* Entries provided:
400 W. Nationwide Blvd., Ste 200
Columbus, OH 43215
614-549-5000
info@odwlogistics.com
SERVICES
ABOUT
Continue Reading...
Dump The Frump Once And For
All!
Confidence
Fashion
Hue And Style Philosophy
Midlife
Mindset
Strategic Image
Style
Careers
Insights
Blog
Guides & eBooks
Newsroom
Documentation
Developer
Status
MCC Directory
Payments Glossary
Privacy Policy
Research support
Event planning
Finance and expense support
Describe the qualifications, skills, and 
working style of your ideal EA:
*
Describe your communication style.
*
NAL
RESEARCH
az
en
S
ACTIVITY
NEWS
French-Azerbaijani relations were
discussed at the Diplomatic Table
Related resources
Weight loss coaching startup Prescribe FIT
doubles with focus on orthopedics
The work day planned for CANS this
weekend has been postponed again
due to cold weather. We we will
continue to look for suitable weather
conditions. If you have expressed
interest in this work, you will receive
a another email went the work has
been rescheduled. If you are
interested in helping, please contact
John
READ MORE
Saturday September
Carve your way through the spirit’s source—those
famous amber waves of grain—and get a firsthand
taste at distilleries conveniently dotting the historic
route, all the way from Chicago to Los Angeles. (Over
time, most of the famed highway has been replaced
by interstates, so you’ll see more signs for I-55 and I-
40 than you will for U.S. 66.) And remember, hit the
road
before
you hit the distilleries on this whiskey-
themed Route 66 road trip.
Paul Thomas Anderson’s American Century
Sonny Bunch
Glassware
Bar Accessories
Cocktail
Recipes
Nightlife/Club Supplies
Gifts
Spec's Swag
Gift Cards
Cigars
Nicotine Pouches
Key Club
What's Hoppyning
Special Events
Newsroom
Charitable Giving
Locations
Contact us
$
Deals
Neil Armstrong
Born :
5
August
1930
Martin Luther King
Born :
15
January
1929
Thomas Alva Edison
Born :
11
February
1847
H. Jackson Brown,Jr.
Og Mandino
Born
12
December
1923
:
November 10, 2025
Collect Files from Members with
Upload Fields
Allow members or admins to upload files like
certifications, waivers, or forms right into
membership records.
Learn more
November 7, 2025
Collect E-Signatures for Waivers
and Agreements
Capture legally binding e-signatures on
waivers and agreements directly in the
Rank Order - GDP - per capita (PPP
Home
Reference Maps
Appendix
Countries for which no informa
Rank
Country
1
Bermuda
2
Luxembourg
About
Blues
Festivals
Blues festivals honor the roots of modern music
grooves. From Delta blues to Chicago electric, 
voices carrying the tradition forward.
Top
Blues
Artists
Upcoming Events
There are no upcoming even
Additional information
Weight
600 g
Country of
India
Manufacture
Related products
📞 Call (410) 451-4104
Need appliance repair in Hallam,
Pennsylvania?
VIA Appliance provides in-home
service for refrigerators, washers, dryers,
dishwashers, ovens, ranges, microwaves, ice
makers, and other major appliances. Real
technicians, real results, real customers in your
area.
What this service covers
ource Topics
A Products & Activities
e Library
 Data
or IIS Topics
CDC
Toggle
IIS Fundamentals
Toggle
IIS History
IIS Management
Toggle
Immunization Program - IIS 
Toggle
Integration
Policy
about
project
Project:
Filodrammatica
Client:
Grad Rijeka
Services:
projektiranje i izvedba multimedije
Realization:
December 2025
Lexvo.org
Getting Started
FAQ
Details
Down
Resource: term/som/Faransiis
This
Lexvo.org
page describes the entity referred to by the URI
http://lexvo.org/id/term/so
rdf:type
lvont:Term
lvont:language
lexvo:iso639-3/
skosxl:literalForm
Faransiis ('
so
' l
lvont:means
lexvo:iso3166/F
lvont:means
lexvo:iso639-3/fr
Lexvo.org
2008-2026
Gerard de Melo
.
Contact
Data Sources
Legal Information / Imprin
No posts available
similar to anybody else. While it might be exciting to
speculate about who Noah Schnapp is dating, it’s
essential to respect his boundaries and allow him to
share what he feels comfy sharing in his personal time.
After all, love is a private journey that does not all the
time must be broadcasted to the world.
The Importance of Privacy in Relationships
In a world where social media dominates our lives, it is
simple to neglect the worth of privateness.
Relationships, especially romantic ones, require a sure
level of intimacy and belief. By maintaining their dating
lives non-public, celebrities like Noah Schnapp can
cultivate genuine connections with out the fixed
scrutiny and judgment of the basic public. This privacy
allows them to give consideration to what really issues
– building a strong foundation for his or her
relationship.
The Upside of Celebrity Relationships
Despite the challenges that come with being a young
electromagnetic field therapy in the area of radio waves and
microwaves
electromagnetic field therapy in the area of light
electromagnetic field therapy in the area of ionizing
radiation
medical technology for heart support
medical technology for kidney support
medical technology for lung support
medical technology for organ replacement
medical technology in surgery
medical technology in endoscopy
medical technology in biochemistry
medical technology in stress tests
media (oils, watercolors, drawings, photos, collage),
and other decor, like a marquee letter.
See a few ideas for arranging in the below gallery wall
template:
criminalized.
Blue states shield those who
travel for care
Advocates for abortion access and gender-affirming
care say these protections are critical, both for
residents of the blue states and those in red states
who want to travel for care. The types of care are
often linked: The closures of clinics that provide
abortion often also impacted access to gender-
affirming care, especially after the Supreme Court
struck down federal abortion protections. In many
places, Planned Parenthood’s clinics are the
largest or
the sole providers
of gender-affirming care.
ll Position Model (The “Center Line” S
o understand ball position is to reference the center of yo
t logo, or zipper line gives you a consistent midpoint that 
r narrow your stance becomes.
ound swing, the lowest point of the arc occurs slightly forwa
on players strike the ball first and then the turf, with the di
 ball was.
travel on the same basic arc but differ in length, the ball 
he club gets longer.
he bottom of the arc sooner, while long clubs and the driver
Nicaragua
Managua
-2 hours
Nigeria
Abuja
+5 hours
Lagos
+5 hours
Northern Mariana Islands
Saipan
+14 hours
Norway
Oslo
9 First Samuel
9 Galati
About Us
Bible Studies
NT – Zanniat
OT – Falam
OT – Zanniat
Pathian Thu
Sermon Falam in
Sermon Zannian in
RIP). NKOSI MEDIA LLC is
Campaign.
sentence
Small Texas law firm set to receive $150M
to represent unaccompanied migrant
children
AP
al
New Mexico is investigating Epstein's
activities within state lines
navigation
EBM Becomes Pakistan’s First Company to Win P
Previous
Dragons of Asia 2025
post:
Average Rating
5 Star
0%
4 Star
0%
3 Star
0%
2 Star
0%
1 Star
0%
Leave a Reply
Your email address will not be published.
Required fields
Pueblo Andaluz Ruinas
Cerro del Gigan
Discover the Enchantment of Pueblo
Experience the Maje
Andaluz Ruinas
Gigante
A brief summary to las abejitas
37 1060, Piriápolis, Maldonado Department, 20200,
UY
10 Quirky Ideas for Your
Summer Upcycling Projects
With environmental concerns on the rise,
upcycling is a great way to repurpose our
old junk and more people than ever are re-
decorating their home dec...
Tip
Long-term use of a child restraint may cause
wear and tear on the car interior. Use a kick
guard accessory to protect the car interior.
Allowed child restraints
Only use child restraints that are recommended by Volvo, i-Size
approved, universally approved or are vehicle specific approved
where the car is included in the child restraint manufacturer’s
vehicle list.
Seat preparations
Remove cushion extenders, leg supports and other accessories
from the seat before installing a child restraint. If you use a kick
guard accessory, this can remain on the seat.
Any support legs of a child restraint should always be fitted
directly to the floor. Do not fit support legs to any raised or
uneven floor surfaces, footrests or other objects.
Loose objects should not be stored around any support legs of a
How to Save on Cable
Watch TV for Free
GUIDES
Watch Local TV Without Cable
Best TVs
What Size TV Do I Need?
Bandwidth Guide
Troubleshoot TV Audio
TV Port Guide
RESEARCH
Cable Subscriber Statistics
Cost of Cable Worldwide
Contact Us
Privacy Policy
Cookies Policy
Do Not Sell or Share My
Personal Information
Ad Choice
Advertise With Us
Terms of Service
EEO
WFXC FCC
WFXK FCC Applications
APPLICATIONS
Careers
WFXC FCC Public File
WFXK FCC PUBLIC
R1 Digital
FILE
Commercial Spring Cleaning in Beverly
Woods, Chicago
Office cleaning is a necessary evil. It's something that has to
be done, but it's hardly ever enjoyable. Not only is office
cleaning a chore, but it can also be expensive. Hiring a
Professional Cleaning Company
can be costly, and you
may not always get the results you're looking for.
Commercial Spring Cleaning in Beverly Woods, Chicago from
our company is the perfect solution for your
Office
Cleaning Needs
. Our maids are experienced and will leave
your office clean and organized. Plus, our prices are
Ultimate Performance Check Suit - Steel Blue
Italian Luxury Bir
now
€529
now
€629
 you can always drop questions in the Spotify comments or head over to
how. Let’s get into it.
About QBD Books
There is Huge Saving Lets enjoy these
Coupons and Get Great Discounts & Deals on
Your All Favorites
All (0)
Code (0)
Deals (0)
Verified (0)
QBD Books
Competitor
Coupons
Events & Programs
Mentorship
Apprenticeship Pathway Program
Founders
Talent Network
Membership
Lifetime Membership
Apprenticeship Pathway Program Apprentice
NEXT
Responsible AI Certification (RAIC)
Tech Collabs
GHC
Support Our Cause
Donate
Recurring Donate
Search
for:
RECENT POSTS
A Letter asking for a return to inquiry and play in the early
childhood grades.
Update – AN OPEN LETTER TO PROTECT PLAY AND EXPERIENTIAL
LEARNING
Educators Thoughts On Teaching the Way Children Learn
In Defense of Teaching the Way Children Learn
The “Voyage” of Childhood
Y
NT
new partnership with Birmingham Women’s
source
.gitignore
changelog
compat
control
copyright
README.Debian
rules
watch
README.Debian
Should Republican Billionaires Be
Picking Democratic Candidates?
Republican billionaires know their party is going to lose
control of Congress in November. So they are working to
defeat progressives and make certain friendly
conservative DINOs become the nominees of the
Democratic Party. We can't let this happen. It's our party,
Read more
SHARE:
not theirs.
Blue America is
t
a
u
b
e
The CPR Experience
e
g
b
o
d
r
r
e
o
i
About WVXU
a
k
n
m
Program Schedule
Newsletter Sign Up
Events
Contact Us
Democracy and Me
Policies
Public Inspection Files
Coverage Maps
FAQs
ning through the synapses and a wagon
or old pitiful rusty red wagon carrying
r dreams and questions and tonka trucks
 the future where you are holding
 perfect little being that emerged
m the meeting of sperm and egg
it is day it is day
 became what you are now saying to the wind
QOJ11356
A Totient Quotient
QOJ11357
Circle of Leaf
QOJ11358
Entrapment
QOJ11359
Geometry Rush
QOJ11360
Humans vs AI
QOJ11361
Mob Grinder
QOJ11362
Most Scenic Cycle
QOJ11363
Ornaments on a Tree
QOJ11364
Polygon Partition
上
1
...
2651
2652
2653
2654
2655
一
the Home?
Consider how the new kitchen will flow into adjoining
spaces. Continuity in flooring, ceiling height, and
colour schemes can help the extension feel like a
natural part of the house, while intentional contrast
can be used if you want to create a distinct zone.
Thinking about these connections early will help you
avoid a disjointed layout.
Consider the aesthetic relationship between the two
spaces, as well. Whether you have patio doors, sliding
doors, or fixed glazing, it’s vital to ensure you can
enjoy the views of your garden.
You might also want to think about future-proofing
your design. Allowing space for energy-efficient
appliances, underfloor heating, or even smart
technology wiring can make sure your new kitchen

* Brief:
In the material above, transcribe exactly the lines beginning at the one with "Integration" and ending at the one with "time must be broadcasted to the world.", both included.

* Response to this task:
Integration
Policy
about
project
Project:
Filodrammatica
Client:
Grad Rijeka
Services:
projektiranje i izvedba multimedije
Realization:
December 2025
Lexvo.org
Getting Started
FAQ
Details
Down
Resource: term/som/Faransiis
This
Lexvo.org
page describes the entity referred to by the URI
http://lexvo.org/id/term/so
rdf:type
lvont:Term
lvont:language
lexvo:iso639-3/
skosxl:literalForm
Faransiis ('
so
' l
lvont:means
lexvo:iso3166/F
lvont:means
lexvo:iso639-3/fr
Lexvo.org
2008-2026
Gerard de Melo
.
Contact
Data Sources
Legal Information / Imprin
No posts available
similar to anybody else. While it might be exciting to
speculate about who Noah Schnapp is dating, it’s
essential to respect his boundaries and allow him to
share what he feels comfy sharing in his personal time.
After all, love is a private journey that does not all the
time must be broadcasted to the world.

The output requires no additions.